## Task details:
Without changing a single word, write out every entry.

## Excerpted records:
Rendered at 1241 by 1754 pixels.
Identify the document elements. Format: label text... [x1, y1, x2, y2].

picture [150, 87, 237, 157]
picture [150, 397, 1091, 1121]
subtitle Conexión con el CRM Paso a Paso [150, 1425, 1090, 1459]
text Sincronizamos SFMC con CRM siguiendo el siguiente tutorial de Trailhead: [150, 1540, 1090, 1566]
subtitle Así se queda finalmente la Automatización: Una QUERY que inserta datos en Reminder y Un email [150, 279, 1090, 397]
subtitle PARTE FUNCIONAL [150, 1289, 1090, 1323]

## The answer:
Rendered at 1241 by 1754 pixels.
Identify the document elements. Format: label text... [x1, y1, x2, y2].

picture [150, 87, 237, 157]
picture [150, 397, 1091, 1121]
subtitle Conexión con el CRM Paso a Paso [150, 1425, 1090, 1459]
text Sincronizamos SFMC con CRM siguiendo el siguiente tutorial de Trailhead: [150, 1540, 1090, 1566]
subtitle Así se queda finalmente la Automatización: Una QUERY que inserta datos en Reminder y Un email [150, 279, 1090, 397]
subtitle PARTE FUNCIONAL [150, 1289, 1090, 1323]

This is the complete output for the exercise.